• Frank [he/him, he/him]
      ·
      2 years ago

      As far as I know it's the number accepted by historians who aren't fascists. It really was a very bad famine. There was a bad drought that year. Efforts to sabotage collectivization caused serious problems. Large portions of arable land weren't even seeded, and large parts that were weren't harvested. Grain quotas were way off because the local administration was lying to the central administration, causing the central admin to requisition a much larger percentage of grain based on the false numbers. Poor communication existed at every level, and meant that the central government didn't understand the scope of the famine until it was already well under way. Relief efforts were hampered by poor organization at the local level.

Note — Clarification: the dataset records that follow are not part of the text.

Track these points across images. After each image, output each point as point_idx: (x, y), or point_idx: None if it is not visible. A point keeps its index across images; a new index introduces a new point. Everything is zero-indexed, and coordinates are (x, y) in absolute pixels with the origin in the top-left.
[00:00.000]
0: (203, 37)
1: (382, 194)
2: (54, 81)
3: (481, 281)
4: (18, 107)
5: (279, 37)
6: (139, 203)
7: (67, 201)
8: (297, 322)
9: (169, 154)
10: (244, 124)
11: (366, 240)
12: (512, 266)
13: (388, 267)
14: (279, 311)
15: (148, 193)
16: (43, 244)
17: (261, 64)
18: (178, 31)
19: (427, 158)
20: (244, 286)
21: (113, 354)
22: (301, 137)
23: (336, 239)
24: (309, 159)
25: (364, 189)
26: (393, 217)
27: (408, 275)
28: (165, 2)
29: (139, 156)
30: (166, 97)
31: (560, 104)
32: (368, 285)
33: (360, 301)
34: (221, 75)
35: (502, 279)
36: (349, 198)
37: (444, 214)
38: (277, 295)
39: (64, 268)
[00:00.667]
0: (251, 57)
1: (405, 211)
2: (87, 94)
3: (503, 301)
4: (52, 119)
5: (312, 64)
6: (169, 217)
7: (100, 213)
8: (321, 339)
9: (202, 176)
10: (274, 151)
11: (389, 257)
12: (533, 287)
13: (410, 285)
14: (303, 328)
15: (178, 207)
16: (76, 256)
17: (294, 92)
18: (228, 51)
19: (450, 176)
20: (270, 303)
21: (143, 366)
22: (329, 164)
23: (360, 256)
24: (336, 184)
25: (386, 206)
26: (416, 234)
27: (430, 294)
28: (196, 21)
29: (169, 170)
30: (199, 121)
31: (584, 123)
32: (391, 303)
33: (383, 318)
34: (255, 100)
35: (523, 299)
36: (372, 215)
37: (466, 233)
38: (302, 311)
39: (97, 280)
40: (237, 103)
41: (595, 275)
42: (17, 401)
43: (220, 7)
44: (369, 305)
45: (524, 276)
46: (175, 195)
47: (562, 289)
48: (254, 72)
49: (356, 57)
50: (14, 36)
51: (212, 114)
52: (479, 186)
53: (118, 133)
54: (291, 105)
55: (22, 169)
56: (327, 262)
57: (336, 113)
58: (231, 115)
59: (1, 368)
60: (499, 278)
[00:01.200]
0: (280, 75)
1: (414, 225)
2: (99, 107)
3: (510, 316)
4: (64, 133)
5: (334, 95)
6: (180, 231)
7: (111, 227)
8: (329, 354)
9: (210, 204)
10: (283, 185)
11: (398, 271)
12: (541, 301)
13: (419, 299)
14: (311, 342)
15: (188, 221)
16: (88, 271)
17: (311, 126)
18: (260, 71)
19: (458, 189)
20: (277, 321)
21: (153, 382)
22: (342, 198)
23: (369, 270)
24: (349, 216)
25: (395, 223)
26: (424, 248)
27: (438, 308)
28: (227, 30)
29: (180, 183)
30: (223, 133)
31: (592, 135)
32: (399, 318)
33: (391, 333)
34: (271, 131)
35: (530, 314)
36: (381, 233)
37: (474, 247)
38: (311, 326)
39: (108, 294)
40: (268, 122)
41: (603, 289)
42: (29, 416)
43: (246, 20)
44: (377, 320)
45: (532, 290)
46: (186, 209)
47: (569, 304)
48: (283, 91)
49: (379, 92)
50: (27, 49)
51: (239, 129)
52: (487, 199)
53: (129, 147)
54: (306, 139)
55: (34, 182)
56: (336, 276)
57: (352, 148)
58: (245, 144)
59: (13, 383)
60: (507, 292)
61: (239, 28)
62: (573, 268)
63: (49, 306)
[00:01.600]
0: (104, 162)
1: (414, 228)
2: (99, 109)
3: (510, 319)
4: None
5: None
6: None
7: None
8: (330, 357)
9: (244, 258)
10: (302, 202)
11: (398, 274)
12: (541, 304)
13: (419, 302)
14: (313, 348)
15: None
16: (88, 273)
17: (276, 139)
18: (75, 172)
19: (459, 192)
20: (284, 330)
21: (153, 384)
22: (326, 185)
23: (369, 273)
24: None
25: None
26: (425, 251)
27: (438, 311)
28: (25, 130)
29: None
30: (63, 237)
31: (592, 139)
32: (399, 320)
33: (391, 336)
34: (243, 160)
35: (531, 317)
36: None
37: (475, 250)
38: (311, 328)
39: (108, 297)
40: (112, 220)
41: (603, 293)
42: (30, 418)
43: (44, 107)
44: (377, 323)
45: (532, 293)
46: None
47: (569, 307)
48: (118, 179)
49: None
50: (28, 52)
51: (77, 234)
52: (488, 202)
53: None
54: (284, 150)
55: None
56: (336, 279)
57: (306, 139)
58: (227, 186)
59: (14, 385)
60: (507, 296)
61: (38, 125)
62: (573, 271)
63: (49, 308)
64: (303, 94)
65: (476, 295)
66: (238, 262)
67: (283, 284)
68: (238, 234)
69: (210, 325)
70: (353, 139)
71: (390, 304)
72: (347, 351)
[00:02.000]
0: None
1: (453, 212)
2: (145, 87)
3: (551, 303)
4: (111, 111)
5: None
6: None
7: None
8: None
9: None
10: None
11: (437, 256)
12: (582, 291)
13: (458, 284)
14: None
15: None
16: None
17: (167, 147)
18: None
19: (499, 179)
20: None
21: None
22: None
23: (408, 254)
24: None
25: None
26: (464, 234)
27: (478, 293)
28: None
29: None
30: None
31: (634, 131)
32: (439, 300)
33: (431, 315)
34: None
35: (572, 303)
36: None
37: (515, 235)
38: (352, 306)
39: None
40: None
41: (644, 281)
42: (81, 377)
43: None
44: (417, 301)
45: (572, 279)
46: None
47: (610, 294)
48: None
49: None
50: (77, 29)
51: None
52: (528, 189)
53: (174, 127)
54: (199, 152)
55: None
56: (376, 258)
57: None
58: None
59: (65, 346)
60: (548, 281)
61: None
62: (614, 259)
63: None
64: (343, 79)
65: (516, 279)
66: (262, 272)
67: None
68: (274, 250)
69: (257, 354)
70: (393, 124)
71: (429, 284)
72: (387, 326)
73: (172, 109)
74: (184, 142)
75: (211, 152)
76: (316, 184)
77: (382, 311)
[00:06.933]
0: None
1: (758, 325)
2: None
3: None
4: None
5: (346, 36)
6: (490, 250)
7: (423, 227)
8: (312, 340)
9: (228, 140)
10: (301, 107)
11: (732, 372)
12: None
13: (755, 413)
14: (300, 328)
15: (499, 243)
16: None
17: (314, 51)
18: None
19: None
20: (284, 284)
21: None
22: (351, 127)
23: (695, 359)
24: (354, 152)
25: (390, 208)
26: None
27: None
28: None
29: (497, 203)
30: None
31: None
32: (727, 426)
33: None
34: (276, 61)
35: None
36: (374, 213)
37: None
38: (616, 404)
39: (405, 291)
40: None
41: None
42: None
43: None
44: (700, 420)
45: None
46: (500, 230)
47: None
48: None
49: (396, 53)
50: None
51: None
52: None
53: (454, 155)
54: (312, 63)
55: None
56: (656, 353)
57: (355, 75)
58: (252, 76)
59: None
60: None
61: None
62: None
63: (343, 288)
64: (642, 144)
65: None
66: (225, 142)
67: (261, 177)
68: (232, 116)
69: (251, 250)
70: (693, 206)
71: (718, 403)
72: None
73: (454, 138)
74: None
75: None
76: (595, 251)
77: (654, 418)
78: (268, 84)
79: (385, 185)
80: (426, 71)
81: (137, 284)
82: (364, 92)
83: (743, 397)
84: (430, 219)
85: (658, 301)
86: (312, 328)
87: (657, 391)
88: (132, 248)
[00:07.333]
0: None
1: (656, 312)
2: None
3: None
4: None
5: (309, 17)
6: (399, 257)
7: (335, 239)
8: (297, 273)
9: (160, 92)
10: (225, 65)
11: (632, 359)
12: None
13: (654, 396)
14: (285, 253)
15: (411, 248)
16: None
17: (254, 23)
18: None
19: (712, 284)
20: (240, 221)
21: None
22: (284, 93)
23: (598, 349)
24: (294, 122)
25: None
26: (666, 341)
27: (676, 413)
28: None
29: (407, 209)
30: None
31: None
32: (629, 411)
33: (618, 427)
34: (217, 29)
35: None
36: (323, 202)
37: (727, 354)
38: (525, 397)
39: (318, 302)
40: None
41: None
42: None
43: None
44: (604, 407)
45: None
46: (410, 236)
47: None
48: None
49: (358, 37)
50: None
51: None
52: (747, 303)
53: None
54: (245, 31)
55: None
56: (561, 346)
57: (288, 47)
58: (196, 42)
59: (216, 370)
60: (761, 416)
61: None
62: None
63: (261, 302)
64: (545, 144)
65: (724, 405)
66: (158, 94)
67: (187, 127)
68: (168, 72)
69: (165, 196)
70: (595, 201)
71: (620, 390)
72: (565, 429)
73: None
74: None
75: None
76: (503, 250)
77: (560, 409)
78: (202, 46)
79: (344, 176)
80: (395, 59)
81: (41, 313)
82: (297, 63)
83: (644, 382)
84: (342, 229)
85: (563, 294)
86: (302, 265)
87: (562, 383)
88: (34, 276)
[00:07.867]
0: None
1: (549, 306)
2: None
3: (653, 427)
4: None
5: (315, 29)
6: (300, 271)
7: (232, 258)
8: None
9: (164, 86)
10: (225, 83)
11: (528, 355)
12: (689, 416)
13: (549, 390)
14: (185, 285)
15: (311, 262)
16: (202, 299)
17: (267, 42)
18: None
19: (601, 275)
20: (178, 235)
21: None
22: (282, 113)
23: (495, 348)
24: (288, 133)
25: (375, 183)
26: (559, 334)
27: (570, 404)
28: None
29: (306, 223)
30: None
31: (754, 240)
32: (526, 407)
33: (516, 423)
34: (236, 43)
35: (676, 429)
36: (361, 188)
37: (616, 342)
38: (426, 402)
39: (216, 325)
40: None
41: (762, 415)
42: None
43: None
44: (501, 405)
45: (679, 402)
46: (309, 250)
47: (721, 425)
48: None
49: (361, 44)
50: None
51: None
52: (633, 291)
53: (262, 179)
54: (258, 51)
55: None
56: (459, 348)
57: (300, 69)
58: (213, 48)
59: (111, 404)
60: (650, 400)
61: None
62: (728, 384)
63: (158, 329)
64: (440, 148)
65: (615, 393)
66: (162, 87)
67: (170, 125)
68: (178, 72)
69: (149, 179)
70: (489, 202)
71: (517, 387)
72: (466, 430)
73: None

      It was a complete clusterfuck top to bottom. The general consensus is that the Soviet government had the resources to avert the worst parts of the famine, but due to a variety of factors failed to react appropriately to do so. Credible socialist and neutral historians tend to agree that the government was criminally liable for what happened as they had a responsibility to use available resources to help, but failed in their responsibility to do so. The consensus is that it was a crime akin to manslaughter; Unintentionally causing a death that the perpetrator could reasonably be said to have prevented if they had acted differently.

      However their actions were not intended to kill anyone and there was no plan or deliberate action to exacerbate the famine. When the scope of the famine eventually became clear to the central government they did take action to provide relief, however imperfectly. The whole concept that it was deliberate is ridiculous anyway; It requires one to uncritically believe that the Ukrainians in the lower levels of the Ukrainian SSR conspired in planning and implementing a genocide against themselves. And to the best of my knowledge there's no real motive attributed to the alleged genocide. Why the Soviet government would want to kill a fraction of the Ukrainian peasantry is never really explained.

      It's indisputable that the process of collectivization and mechanization of agriculture caused a great deal of hardship for several years, but the goal was obviously and unquestionably to end the periods of famine and poor harvests that had plagued the region for centuries, and once the projects were actually implemented they were very successful and there wasn't another famine except 1945-46 in the context of the devastation of WWII.